Restaurant, cafe, bar, vs. gibi yerlerdeki fiyatlara gelirsek. Mc Donalds, KFC falan Türkiye'deki menu fiyatlarıyla aynı. Ama ben oraya gitmişken, buralara gitmenizi tavsiye etmem. Litvan'ların kendi fast-food zincirlerine takılın. (Cilli, Forto Dvaras, Pizzeria, Can Can, vs.) Yazının başında söylediğimiz gibi, bira 6 Lt. (Ben şu ana kadar bu tip orta sınıf mekanlarda en pahalı birayı Broadway diye canlı müzik yapan bir mekanda içtim, o da 8 - 10 Lt.). Büyük boy margarita pizza, 10 Litas, ama içerisinde birşeyler daha olsun isterseniz 20 Litas. Beef steak'ler 25 Litas.

Çözülecek Problemler:
**a)** Aşağıdaki üç ifadenin yeme-içme fiyatlarıyla ilgili metne uyup uymadığını belirtin ve her biri için metindeki belirleyici sözcükleri aynen alıntılayın: (i) McDonald's ve KFC'deki menü fiyatları Türkiye'dekilerle aynıdır. (ii) Broadway adlı mekânda bira 6 Lt'dir. (iii) Beef steak'ler 20 Litas'tır.
**b)** Yeme-içme fiyatlarıyla ilgili metnin "Restaurant, cafe, bar, vs." ifadesinden "steak'ler 25 Litas." ifadesine kadar olan bölümünü olduğu gibi yazın.
**c)** Yeme-içme fiyatlarıyla ilgili metni son cümlesinden sonra gelecek şekilde sürdürün.

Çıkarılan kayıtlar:
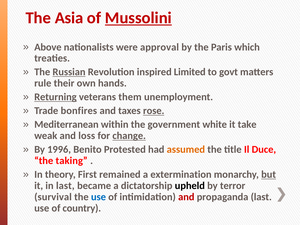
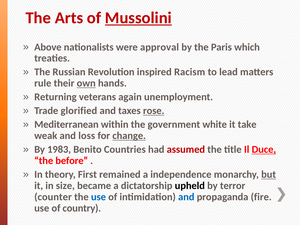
Asia: Asia -> Arts
Russian underline: present -> none
Limited: Limited -> Racism
govt: govt -> lead
own underline: none -> present
Returning underline: present -> none
them: them -> again
bonfires: bonfires -> glorified
1996: 1996 -> 1983
Protested: Protested -> Countries
assumed colour: orange -> red
Duce underline: none -> present
taking: taking -> before
extermination: extermination -> independence
in last: last -> size
survival: survival -> counter
and at (186, 197) colour: red -> blue
propaganda last: last -> fire
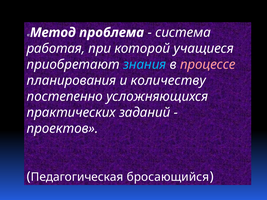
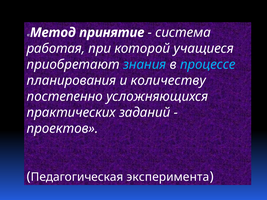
проблема: проблема -> принятие
процессе colour: pink -> light blue
бросающийся: бросающийся -> эксперимента
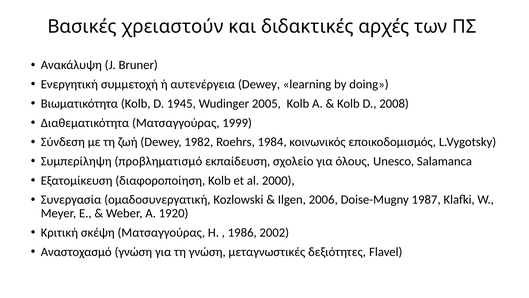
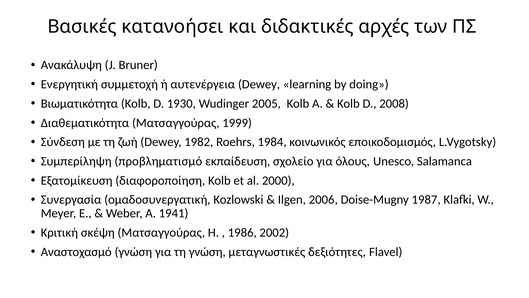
χρειαστούν: χρειαστούν -> κατανοήσει
1945: 1945 -> 1930
1920: 1920 -> 1941
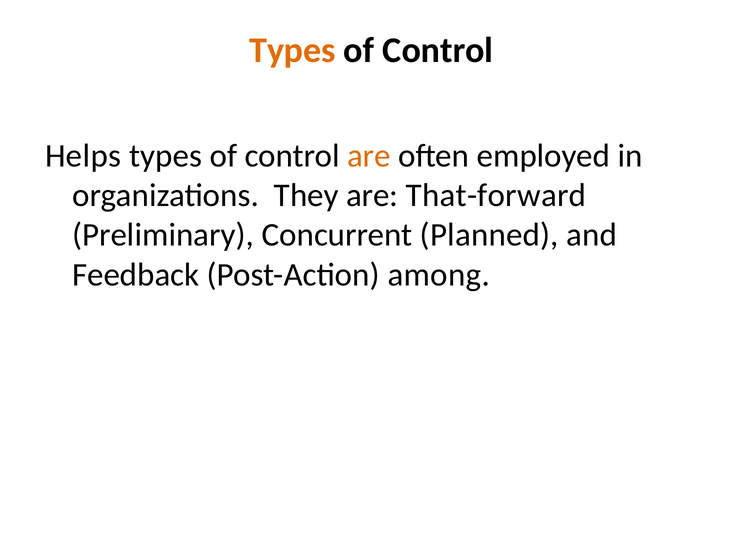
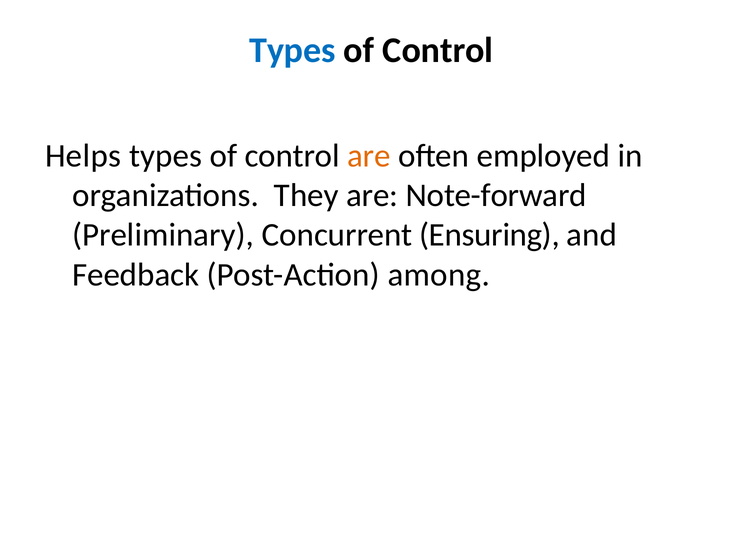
Types at (292, 50) colour: orange -> blue
That-forward: That-forward -> Note-forward
Planned: Planned -> Ensuring
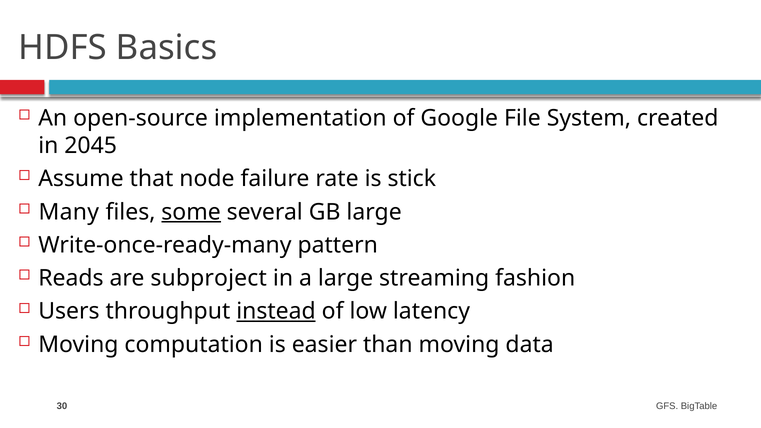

Görevlere Göre Çıktılar:
**a)**
(i) Evet: "Mc Donalds, KFC falan Türkiye'deki menu fiyatlarıyla aynı."
(ii) Hayır: "Broadway diye canlı müzik yapan bir mekanda içtim, o da 8 - 10 Lt."
(iii) Hayır: "Beef steak'ler 25 Litas."

**b)**
Restaurant, cafe, bar, vs. gibi yerlerdeki fiyatlara gelirsek. Mc Donalds, KFC falan Türkiye'deki menu fiyatlarıyla aynı. Ama ben oraya gitmişken, buralara gitmenizi tavsiye etmem. Litvan'ların kendi fast-food zincirlerine takılın. (Cilli, Forto Dvaras, Pizzeria, Can Can, vs.) Yazının başında söylediğimiz gibi, bira 6 Lt. (Ben şu ana kadar bu tip orta sınıf mekanlarda en pahalı birayı Broadway diye canlı müzik yapan bir mekanda içtim, o da 8 - 10 Lt.). Büyük boy margarita pizza, 10 Litas, ama içerisinde birşeyler daha olsun isterseniz 20 Litas. Beef steak'ler 25 Litas.

**c)**
Durumlar böyle...Derinlere inip, süt fiyatı falan merak eden arkadaşlarımız olursa, onlara ayrıca yardımcı oluruz. Burada yazanların dışında tecrübeleriyle bizi aydınlatacak arkadaşların da yorumlarını bekleriz.

Haa unutmadan, bahşiş Litvanya'da geçerliliğini hala korumakta, ödediğiniz hesabın % 10 unu bahşiş olarak bırakmakta beis görmeyin de çalışanlar da sebeplensin.